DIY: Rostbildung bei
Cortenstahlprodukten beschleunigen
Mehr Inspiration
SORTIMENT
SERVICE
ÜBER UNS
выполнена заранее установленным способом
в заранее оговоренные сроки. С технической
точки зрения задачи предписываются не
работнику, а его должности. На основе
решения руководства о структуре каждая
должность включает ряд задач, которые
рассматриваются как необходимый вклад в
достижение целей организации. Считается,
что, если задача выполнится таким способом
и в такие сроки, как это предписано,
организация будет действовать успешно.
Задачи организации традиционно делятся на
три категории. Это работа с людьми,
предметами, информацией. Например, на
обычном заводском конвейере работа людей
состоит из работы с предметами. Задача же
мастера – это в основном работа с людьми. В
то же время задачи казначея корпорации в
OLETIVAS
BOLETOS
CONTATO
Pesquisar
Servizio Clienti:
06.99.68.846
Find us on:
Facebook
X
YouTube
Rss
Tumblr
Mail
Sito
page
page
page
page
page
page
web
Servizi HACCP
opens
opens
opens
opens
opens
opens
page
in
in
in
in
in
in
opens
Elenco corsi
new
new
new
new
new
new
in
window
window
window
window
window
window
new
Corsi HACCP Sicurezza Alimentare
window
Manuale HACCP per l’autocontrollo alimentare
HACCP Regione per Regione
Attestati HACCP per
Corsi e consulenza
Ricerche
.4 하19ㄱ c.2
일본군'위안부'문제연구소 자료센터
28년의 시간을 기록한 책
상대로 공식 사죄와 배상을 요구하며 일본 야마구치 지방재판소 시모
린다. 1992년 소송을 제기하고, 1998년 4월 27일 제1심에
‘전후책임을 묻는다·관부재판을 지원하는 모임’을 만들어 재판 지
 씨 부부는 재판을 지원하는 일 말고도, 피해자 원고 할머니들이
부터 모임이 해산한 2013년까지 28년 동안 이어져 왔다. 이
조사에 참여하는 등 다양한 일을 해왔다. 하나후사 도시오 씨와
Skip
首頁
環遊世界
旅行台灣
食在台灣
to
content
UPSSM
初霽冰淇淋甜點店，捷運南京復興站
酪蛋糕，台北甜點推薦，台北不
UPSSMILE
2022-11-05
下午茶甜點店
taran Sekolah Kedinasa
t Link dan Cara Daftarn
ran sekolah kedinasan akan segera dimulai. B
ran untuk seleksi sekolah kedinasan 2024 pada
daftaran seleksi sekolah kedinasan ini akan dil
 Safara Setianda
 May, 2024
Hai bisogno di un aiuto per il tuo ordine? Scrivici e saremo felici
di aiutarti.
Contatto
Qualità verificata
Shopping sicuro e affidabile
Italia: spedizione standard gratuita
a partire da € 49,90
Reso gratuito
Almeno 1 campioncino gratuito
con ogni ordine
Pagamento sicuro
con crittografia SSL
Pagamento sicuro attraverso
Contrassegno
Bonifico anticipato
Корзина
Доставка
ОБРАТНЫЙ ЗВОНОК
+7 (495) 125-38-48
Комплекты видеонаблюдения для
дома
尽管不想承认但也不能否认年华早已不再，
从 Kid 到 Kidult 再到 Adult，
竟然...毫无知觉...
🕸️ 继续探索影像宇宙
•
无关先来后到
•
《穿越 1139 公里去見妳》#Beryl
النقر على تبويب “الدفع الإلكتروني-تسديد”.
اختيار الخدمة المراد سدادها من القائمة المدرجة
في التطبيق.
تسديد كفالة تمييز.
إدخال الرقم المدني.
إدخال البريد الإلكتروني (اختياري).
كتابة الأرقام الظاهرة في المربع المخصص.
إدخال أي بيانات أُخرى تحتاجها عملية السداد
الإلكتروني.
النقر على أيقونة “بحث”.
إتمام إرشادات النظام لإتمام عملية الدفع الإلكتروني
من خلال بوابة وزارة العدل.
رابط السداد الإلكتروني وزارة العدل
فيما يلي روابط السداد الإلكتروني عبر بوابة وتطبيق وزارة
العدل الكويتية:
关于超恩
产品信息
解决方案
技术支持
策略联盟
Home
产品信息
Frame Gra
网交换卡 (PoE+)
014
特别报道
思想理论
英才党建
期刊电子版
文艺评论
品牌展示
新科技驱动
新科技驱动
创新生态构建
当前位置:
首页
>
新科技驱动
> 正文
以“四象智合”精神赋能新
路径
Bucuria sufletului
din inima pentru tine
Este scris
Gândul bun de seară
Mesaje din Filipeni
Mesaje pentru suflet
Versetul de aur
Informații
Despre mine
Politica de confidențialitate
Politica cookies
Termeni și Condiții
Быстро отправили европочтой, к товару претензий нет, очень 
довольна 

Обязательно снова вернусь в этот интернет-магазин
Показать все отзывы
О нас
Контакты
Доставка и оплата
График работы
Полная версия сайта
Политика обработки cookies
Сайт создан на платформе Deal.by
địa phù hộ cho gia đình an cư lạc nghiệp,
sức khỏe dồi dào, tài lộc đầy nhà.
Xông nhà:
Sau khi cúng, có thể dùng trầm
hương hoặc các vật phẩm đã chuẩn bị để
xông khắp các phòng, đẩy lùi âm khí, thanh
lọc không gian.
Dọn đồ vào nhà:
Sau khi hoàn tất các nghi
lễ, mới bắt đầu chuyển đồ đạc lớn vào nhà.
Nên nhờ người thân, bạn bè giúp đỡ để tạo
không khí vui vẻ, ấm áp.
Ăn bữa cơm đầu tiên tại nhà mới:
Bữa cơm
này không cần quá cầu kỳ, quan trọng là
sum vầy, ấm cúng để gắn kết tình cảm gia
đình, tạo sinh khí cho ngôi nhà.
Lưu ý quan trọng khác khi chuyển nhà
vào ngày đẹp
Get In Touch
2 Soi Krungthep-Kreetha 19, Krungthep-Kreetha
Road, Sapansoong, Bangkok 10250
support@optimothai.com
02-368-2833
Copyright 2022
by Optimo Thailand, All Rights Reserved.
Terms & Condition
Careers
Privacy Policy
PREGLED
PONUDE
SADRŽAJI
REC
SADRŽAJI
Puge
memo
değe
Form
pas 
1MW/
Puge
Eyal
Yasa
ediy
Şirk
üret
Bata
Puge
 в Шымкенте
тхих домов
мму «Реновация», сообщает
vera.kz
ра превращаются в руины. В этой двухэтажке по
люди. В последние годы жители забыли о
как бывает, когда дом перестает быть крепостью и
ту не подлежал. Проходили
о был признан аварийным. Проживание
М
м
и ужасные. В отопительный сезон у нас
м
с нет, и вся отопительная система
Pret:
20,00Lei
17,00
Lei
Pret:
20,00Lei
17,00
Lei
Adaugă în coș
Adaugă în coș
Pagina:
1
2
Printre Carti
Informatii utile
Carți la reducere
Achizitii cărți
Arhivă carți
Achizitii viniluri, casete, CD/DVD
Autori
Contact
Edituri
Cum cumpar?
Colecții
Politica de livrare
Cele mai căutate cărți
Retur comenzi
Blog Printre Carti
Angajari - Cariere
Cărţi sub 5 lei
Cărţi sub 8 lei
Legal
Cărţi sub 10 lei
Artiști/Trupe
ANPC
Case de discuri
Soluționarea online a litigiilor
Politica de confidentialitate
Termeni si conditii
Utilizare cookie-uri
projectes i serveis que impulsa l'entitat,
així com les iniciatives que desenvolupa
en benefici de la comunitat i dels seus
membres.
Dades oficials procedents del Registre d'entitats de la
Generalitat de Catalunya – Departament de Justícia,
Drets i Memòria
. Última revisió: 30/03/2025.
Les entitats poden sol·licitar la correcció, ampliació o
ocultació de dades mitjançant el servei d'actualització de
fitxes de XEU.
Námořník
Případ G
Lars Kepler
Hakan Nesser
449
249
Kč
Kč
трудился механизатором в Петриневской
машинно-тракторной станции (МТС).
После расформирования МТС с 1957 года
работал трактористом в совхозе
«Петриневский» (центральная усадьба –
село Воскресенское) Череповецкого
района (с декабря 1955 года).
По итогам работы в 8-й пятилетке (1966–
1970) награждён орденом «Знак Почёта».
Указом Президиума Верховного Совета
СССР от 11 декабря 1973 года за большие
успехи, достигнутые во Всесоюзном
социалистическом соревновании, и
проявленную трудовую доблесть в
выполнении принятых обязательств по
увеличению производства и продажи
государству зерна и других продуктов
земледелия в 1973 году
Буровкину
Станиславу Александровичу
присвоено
▬▬▬▬▬▬▬▬▬▬
All that should be written out is the stretch of lines above between the one holding "Cum cumpar?" and the one holding "района (с декабря 1955 года).", inclusive, exactly as given.

Cum cumpar?
Colecții
Politica de livrare
Cele mai căutate cărți
Retur comenzi
Blog Printre Carti
Angajari - Cariere
Cărţi sub 5 lei
Cărţi sub 8 lei
Legal
Cărţi sub 10 lei
Artiști/Trupe
ANPC
Case de discuri
Soluționarea online a litigiilor
Politica de confidentialitate
Termeni si conditii
Utilizare cookie-uri
projectes i serveis que impulsa l'entitat,
així com les iniciatives que desenvolupa
en benefici de la comunitat i dels seus
membres.
Dades oficials procedents del Registre d'entitats de la
Generalitat de Catalunya – Departament de Justícia,
Drets i Memòria
. Última revisió: 30/03/2025.
Les entitats poden sol·licitar la correcció, ampliació o
ocultació de dades mitjançant el servei d'actualització de
fitxes de XEU.
Námořník
Případ G
Lars Kepler
Hakan Nesser
449
249
Kč
Kč
трудился механизатором в Петриневской
машинно-тракторной станции (МТС).
После расформирования МТС с 1957 года
работал трактористом в совхозе
«Петриневский» (центральная усадьба –
село Воскресенское) Череповецкого
района (с декабря 1955 года).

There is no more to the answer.